Duke Energy (DUK) announced plans to buy Piedmont Natural Gas (PNY) for $4.9 billion in cash. The boards of both companies have unanimously approved the buyout deal. Piedmont shareholders will receive $60 in cash for each share of common stock, representing a roughly 40 percent premium to Piedmont’s closing price on Friday.
Eating processed meats causes cancer, and red meat probably increases cancer risks. That’s the judgment of a panel of global experts assembled by the World Health Organization. Eating an extra 50 grams daily of processed meat increases the risk of colorectal cancer by 18 percent. The W.H.O. says that while the overall risk is small, it “increases with the amount of meat consumed.”
ExxonMobil (XOM) has responded to mounting calls for a federal investigation into accusations that the company knew for decades about the risks of burning fossil fuels and the effects on climate change, but withheld the information and sought to sow doubt among the public.

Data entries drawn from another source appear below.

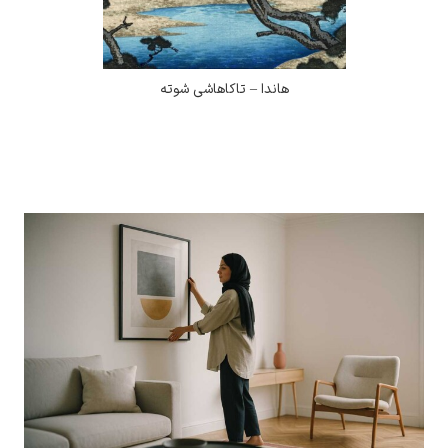
هاندا – تاکاهاشی شوته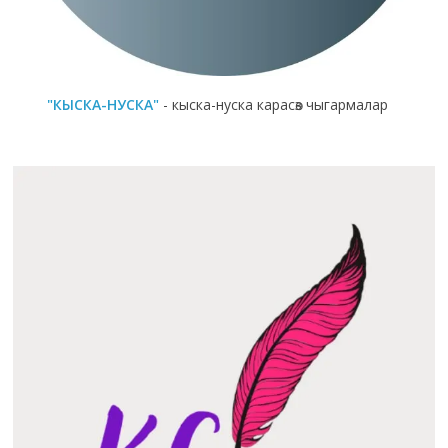
"КЫСКА-НУСКА"
- кыска-нуска карасөз чыгармалар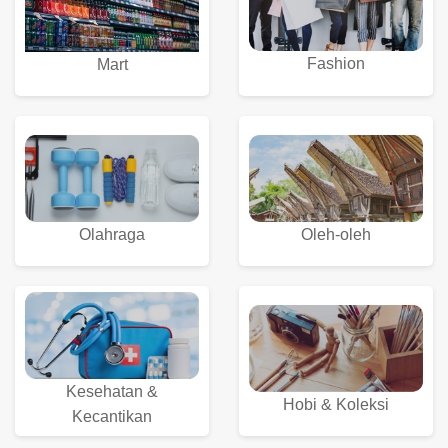
Fashion
Mart
Olahraga
Oleh-oleh
Kesehatan &
Hobi & Koleksi
Kecantikan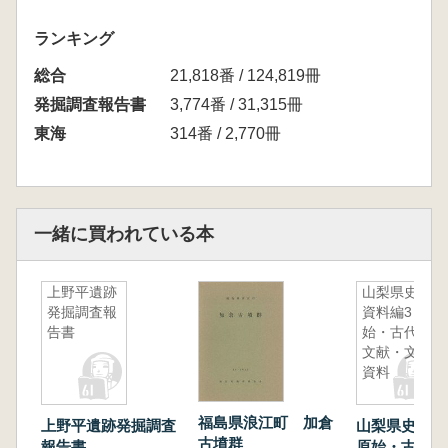
ランキング
総合
21,818番 / 124,819冊
発掘調査報告書
3,774番 / 31,315冊
東海
314番 / 2,770冊
一緒に買われている本
上野平遺跡
山梨県史
発掘調査報
資料編3 原
告書
始・古代3
文献・文字
資料
福島県浪江町 加倉
上野平遺跡発掘調査
山梨県史 資
古墳群
報告書
原始・古代3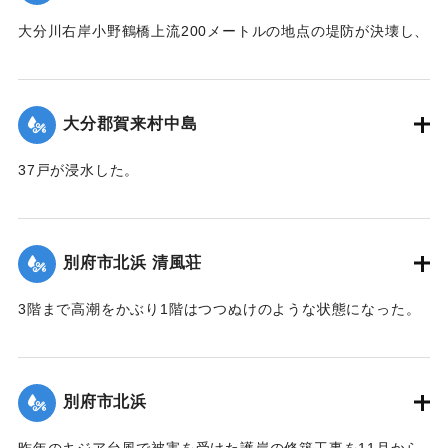
大分川右岸小野鶴橋上流200メートルの地点の堤防が決壊し、
30戸が浸水、田畑30町歩が冠水した。特に決壊口近くの2町
歩の水田は3尺平均の土砂をかぶって完全に埋没した。
【出典：大分合同新聞 1951年10月16日夕刊2面】
大分郡賀来村中島
｜固有コード:
00520088
37戸が浸水した。
【出典：大分合同新聞 1951年10月16日夕刊2面】
｜固有コード:
00520089
別府市北浜 清風荘
3階まで高潮をかぶり1階はつつぬけのような状態になった。
復旧にはここだけでも1000万円以上かかると見られている。
【出典：大分合同新聞 1951年10月17日朝刊1面】
別府市北浜
｜固有コード:
00520090
昨年のキジア台風で被害を受けた護岸の修築工事を11月から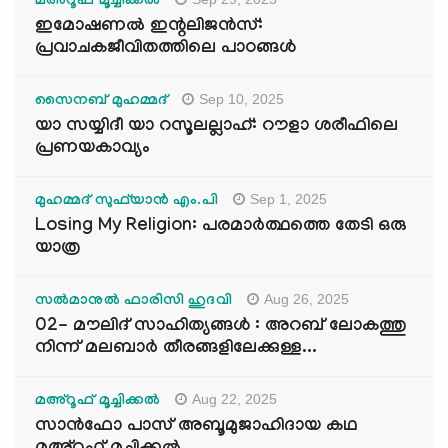
മഅ്റൂഫ് മൂച്ചിക്കല്‍
ഇമോഷണൽ ഇന്റലിജൻസ്:
പ്രവാചകജീവിതത്തിലെ പാഠങ്ങൾ
Sep 10, 2025
സൈനബ് മുഹമ്മദ്
യാ സയ്യിദീ യാ റസൂലല്ലാഹ്: റൗളാ ശരീഫിലെ
പ്രണയകാവ്യം
Sep 1, 2025
മുഹമ്മദ് സുഫ്‌യാൻ എം.പി
Losing My Religion: പരമാർത്ഥത്തെ തേടി ഒരു
യാത്ര
Aug 26, 2025
സൽമാനുൽ ഫാരിസി ഹുദവി
02- മൗലിദ് സാഹിത്യങ്ങൾ : അറബ് ലോകത്തു
നിന്ന് മലബാർ തീരങ്ങളിലേക്കുള്ള...
Aug 22, 2025
മഅ്റൂഫ് മൂച്ചിക്കല്‍
സാൻഫോ പാസ് അബൂമുജാഹിദായ കഥ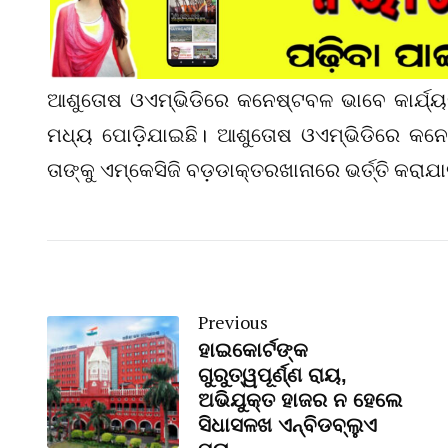
ଆଶୁତୋଷ ଓଏମ୍‌ଭିଡିରେ କନେଷ୍ଟବଳ ଭାବେ କାର୍
ମଧ୍ୟ ପୋଡ଼ିଯାଇଛି। ଆଶୁତୋଷ ଓଏମ୍‌ଭିଡିରେ କନ
ତାଙ୍କୁ ଏମ୍‌କେସିଜି ବଡ଼ଡାକ୍ତରଖାନାରେ ଭର୍ତ୍ତି କରାଯ
Previous
ହାଇକୋର୍ଟଙ୍କ
ଗୁରୁତ୍ୱପୂର୍ଣ୍ଣ ରାୟ,
ଅଭିଯୁକ୍ତ ହାଜର ନ ହେଲେ
ସିଧାସଳଖ ଏନ୍‌ବିଡବ୍ଲୁଏ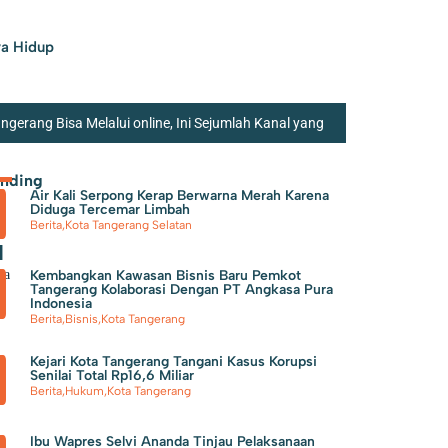
a Hidup
erang Bisa Melalui online, Ini Sejumlah Kanal yang
ra Soekarno Hatta Jadi Bandara Tersibuk Kedua di
ending
Air Kali Serpong Kerap Berwarna Merah Karena
Kurangi Beban Sampah di TPA Jatiwaringin,
Diduga Tercemar Limbah
Berita
,
Kota Tangerang Selatan
I
ga
Kembangkan Kawasan Bisnis Baru Pemkot
Tangerang Kolaborasi Dengan PT Angkasa Pura
Indonesia
Berita
,
Bisnis
,
Kota Tangerang
Kejari Kota Tangerang Tangani Kasus Korupsi
Senilai Total Rp16,6 Miliar
Berita
,
Hukum
,
Kota Tangerang
Ibu Wapres Selvi Ananda Tinjau Pelaksanaan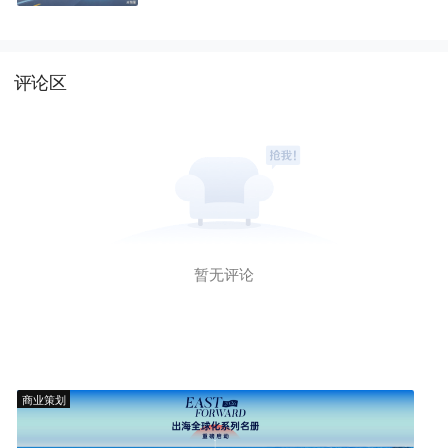
能靠谁？
评论区
暂无评论
商业策划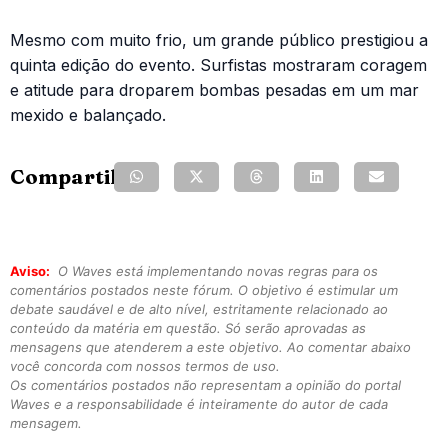
Mesmo com muito frio, um grande público prestigiou a
quinta edição do evento. Surfistas mostraram coragem
e atitude para droparem bombas pesadas em um mar
mexido e balançado.
Compartilhe:
Aviso:
O Waves está implementando novas regras para os
comentários postados neste fórum. O objetivo é estimular um
debate saudável e de alto nível, estritamente relacionado ao
conteúdo da matéria em questão. Só serão aprovadas as
mensagens que atenderem a este objetivo. Ao comentar abaixo
você concorda com nossos termos de uso.
Os comentários postados não representam a opinião do portal
Waves e a responsabilidade é inteiramente do autor de cada
mensagem.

Exxon says the allegations are “inaccurate and deliberately misleading.” But there is more to the story than a simple denial and it goes back to former Exxon CEO Lee Raymond.
Beginning in 1977, Exxon scientists began to produce a decade of papers that described a general scientific consensus that the burning of fossil fuels was changing global climate. It was not yet knowable whether the planet was undergoing a heating trend, but if it was, temperatures could rise by three to 10 degrees Celsius, one early paper said.
In the late 1980s, however, Exxon abruptly embraced a message that scientists were exaggerating how much they knew, and that the risk was that they were utterly wrong. In full-throated public statements, Raymond himself said he did not believe the planet was warming.
The possible legal ramifications of the Exxon paper trail are that the company could potentially be shown in a court to have deliberately squelched scientifically based evidence that effectively accepted the consensus view. Science is rarely incontrovertible, but, as the tobacco industry was fined a decade ago for having lied about the dangers of cigarettes, Exxon could be liable for stiff penalties should it be shown to have purposely misled the public for corporate gain.
A former prosecutor in the successful 2006 US racketeering case against tobacco companies has asserted that similar charges might be warranted against ExxonMobil. Exxon under Raymond had not previously been seen to have maliciously distorted in-house scientific research. But now, the news reports, relying on previously little-known papers and documents, many of them housed in an ExxonMobil archive at the University of Texas, allege that the company knew much more than it owned up to. The scandal has implications beyond ExxonMobil, as other oil companies that conducted their own research could also face public scrutiny.